From the publisher: "In the small town of Holt, Colorado, a high school teacher is confronted with raising his two boys alone after their mother retreats first to the bedroom, then altogether. A teenage girl—her father long since disappeared, her mother unwilling to have her in the house—is pregnant, alone herself, with nowhere to go. And out in the country, two brothers, elderly bachelors, work the family homestead, the only world they've ever known. From these unsettled lives emerges a vision of life, and of the town and landscape that bind them together—their fates somehow overcoming the powerful circumstances of place and station, their confusion, curiosity, dignity and humor intact and resonant. As the milieu widens to embrace fully four generations, Kent Haruf displays an emotional and aesthetic authority to rival the past masters of a classic American tradition."
Kent Haruf has received prestigious awards, including a special citation from the PEN/Hemingway Foundation for his finely-tuned works. Before the opening chapter of this novel, Haruf offers a definition. Plainsong is “any simple and unadorned melody or air.” Direct yet elegant, Haruf’s Plainsong is a hymn to the breadth of the human spirit.
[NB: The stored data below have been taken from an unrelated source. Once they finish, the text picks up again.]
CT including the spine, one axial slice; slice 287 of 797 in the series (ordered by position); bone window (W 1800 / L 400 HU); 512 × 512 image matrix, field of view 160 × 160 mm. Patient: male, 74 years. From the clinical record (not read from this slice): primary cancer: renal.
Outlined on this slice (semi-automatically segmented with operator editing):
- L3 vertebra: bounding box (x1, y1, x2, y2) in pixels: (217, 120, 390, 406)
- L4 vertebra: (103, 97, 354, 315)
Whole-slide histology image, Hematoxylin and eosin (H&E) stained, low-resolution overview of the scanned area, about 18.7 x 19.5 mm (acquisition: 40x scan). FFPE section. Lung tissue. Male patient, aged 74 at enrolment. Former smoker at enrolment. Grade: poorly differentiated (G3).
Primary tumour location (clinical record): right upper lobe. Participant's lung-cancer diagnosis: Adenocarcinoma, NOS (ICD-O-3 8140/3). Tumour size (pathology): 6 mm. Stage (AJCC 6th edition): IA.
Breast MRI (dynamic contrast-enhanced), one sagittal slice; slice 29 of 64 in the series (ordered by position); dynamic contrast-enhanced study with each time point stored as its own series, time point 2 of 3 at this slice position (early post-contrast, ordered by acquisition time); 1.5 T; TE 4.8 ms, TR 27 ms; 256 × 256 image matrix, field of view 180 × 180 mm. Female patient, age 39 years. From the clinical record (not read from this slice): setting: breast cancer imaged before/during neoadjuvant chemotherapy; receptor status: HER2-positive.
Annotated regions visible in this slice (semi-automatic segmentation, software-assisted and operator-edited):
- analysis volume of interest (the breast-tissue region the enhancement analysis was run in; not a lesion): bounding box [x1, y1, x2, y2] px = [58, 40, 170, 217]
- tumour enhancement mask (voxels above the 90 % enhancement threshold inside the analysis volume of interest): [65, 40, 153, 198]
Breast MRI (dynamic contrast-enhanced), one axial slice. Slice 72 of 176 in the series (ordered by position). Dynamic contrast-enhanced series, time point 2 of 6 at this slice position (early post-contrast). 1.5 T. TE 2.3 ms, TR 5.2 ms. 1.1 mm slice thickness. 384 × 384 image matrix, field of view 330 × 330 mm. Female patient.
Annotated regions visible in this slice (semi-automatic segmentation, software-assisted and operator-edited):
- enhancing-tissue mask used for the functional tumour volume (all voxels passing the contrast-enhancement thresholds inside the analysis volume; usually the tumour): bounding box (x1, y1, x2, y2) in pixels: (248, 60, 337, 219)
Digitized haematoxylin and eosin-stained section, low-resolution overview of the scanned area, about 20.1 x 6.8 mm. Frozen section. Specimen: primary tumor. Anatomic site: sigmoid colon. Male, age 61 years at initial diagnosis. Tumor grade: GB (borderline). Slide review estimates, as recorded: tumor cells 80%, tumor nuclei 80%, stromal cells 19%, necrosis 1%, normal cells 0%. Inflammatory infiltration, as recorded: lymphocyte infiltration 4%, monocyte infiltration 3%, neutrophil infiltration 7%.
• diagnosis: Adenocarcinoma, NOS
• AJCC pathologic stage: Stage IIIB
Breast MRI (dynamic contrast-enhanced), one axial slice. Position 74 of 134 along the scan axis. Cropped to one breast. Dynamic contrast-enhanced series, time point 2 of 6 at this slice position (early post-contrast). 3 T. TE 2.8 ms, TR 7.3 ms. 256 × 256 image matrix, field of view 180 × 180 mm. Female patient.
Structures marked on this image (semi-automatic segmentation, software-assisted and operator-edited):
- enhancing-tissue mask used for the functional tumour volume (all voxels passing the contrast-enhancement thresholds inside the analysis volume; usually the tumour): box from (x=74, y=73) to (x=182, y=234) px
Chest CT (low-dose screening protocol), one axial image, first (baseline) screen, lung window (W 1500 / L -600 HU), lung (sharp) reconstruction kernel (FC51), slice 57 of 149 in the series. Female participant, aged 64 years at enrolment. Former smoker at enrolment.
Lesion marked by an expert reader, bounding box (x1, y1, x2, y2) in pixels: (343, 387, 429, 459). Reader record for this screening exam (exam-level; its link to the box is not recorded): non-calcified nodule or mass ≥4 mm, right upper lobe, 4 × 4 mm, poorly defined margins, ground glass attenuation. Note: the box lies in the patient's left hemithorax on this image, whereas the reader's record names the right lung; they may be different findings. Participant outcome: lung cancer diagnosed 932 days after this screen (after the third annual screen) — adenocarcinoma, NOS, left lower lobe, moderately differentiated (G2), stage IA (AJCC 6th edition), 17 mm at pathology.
A high school history teacher in a small Colorado town, Guthrie is raising his two young sons alone. Thoughtful and honest, he is guiding them through a world that is not always kind. Victoria, one of his students, is pregnant, homeless, and vulnerable to the scorn of the town. When Guthrie helps two elderly ranchers take the young woman into their home, an unlikely extended family is born. As the chapters of these people’s lives alternate throughout Plainsong, loneliness and need are transformed into nourishing bonds. Narrator Tom Stechschulte captures the subtle changes that bring the men, women, and children together. His performance highlights every shading of this superb New York Times best-seller.